DTPYE ÇEKİDÜZEN VERİLMEK İSTENİYOR
DTPye yönelik operasyonun da PKKnin sivil alanı kontrol eden siyasi bir güce dönüşmesini engellemeye dönük olduğunu savunan Yeğen, şunları ifade etti: Burada bir sorun var. PKK sivilleşmek istiyor, ama bu engellenmek isteniyor. Oysa PKKnın silah bırakmasının en önemli şartlarından birisi de siyasi alanda etkin olmasına izin verilmesi. PKK bu konuda silahların tazyikiyle elde edemediği bir takım hakları artık sivil alanı kullanarak elde edebileceği özgüveni içerisinde. DTPye yönelik son operasyonun amacının legal Kürt siyasetini tümden tasfiye etmek olduğunu düşünmüyorum. Devlet oraya kendince bir çekidüzen vermek istiyor. Ama böyle değilse de vahim bir hata yapılıyor.

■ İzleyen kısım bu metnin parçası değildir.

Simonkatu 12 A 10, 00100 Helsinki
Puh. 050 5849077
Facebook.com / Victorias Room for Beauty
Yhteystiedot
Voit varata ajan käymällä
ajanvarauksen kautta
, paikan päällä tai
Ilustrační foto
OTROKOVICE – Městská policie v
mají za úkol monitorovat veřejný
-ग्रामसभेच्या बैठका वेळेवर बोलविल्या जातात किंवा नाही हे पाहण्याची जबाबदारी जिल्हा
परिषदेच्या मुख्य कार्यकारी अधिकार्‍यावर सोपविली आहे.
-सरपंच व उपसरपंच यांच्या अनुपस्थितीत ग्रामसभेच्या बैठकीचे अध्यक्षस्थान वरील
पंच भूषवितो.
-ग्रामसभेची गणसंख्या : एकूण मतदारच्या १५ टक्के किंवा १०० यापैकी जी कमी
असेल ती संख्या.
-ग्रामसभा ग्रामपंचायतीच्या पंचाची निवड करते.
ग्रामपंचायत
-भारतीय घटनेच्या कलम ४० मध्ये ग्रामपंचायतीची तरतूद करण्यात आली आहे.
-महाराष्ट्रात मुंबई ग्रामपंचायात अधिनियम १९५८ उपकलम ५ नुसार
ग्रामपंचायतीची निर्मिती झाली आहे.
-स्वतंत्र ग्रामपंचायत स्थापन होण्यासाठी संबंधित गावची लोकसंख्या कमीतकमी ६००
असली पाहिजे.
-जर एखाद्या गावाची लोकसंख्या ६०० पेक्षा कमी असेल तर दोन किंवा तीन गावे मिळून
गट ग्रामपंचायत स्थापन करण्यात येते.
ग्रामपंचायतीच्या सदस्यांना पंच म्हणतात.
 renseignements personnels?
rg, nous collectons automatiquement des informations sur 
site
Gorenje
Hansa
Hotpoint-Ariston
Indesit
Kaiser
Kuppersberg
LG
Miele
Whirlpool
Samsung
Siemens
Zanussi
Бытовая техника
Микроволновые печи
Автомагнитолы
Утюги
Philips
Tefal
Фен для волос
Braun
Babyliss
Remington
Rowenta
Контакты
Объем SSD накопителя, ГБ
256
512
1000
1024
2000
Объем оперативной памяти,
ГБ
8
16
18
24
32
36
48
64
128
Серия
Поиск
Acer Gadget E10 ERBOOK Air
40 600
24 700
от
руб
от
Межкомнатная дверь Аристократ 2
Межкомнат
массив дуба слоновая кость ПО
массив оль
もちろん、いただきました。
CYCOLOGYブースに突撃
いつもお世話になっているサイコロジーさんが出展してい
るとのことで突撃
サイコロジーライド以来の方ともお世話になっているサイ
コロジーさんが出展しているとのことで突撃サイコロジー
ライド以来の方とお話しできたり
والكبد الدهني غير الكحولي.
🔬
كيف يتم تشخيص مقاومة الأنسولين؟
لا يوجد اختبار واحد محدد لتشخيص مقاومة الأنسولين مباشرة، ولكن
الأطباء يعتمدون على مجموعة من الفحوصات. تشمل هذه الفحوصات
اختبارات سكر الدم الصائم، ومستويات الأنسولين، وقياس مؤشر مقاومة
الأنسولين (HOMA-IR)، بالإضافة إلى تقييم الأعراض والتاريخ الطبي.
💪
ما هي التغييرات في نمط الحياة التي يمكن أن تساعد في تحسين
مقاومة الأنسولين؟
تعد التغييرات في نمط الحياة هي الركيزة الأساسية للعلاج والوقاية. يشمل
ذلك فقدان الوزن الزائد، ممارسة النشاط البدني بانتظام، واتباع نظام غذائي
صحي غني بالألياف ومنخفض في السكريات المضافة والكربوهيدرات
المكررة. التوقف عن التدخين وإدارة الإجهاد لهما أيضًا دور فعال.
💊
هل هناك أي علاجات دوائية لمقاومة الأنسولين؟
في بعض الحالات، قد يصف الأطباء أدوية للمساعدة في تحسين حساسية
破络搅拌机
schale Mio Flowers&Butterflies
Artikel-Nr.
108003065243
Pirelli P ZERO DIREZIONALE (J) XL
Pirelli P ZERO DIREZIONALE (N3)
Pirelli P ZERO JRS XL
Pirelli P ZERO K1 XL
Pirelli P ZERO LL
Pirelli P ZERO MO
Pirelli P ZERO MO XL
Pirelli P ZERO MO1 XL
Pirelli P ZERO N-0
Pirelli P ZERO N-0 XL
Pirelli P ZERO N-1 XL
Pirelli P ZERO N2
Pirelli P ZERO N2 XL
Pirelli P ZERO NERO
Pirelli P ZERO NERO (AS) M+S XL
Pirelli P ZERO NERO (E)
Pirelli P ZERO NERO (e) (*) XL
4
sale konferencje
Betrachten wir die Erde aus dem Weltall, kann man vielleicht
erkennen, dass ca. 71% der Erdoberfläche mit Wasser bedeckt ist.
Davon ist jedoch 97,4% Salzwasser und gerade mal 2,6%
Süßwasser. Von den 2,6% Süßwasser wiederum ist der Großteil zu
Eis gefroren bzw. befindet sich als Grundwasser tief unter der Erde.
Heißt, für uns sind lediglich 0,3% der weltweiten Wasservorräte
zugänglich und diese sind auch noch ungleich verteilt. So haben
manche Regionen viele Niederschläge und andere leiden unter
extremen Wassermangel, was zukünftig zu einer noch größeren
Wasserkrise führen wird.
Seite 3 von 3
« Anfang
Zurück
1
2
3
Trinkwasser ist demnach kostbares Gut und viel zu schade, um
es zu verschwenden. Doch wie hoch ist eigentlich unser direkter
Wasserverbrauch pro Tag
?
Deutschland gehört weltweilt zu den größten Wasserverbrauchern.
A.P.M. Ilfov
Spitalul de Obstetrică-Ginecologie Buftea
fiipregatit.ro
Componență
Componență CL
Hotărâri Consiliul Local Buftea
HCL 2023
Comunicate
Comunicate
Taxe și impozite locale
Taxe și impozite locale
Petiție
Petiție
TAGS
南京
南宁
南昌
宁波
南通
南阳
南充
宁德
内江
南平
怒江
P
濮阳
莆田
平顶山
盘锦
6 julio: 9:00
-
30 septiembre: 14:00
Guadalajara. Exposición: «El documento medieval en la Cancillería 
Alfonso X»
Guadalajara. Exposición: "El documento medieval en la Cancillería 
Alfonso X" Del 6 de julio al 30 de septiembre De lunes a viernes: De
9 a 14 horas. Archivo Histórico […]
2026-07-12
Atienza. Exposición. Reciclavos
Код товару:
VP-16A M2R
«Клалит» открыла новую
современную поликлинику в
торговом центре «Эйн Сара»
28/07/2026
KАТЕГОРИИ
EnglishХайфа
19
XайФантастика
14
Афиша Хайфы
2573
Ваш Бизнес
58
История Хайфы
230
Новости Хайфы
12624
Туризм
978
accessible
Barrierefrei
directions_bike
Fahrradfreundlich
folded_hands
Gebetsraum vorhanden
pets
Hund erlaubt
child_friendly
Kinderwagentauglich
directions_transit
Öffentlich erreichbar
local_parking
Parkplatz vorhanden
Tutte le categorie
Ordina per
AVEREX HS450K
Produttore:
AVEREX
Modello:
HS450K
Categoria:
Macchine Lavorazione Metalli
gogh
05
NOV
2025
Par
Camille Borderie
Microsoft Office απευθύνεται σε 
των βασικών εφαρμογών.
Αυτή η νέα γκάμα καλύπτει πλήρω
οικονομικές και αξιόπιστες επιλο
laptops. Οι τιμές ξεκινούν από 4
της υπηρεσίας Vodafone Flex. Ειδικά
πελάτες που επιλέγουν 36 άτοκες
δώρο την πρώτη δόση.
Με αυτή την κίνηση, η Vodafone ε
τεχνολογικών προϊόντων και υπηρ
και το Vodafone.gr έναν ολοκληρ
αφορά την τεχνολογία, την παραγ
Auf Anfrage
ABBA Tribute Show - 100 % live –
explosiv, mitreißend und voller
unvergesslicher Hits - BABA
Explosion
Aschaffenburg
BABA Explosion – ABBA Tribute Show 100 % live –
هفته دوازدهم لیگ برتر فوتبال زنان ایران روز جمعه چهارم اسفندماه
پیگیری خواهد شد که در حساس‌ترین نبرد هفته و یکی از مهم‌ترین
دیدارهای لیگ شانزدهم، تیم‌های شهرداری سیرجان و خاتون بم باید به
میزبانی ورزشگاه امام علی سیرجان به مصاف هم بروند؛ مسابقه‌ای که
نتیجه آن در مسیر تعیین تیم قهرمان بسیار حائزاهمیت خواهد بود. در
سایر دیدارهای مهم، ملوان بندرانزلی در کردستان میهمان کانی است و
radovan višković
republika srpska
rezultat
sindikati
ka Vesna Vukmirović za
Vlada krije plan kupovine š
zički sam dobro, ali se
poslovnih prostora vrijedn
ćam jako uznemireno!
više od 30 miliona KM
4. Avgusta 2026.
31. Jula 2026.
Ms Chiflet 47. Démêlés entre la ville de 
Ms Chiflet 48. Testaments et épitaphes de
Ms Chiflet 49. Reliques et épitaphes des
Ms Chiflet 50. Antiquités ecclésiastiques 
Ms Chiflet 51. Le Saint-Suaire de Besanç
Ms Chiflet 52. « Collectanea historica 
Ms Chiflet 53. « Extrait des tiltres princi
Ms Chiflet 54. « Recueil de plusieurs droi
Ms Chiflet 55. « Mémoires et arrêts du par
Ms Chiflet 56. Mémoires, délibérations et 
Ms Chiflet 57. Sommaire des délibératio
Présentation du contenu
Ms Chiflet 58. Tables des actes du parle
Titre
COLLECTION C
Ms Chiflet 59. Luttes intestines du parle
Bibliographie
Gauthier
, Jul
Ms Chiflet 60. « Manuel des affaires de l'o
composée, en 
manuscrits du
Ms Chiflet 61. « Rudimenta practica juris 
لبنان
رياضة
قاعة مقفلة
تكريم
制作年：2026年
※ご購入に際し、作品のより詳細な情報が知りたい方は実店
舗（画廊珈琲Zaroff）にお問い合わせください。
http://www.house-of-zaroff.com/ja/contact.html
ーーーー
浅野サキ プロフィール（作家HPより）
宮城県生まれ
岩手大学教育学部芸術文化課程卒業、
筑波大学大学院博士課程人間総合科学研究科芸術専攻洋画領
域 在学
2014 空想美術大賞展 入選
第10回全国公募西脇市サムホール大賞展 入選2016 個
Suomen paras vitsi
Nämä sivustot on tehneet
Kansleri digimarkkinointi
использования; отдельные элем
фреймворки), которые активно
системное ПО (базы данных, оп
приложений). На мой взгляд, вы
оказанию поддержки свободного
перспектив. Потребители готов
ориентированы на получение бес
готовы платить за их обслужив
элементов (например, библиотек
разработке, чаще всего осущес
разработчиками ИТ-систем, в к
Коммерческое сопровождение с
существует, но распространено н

PKKNIN SİYASETE DAHİL OLMASI SAĞLANMALI
Yeğen, asıl mesainin, Kürt meselesi etrafındaki siyasetin silahın gölgesinde olmamasını nasıl sağlayacağız sorusuna harcanması gerektiğini belirterek, Kürdistan bölgesel yönetiminin de desteğiyle PKKnın militan kadrosunun 1999da olduğu gibi Türkiye sınırları dışına çekilmesi, daha sonra süreç PKKnın siyasete dönmesini mümkün kılacak güven verici bir tarzda ilerlerse silahların partiler halinde Kürdistan Bölgesel Yönetimine teslim edilmesi ve akabinde eve dönüşe imkan sağlayacak bir düzenlemenin yapılması gibi adımların PKKnın siyasete dahil olmasını mümkün kılacak bir süreci doğuracağını söyledi. Yeğen, Hükümetin yapması gereken, tabi ki Başbakanın yaptığı türden açıklamalar değil. Ortamı daha sakinleştirmeye, diyalog olmasa da, doğrudan olmayan bu müzakerenin daha ötesini sağlamaya yönelik adımlar atmak olmalıdır dedi. Son aylarda yürüyen tartışmanın seyrinden umutsuz olmadığını belirten Yeğen, CHP, MHP gibi süreci baltalaması en muhtemel aktörlerin bile kendilerinden beklenen en pes perdeden itiraz etmediklerinin altını çizdi. Yeğen, süreci baltalaması en muhtemel aktörlerin Ergenekon sürecinde etkisizleştiklerine de dikkat çekti. (Ankara/EVRENSEL)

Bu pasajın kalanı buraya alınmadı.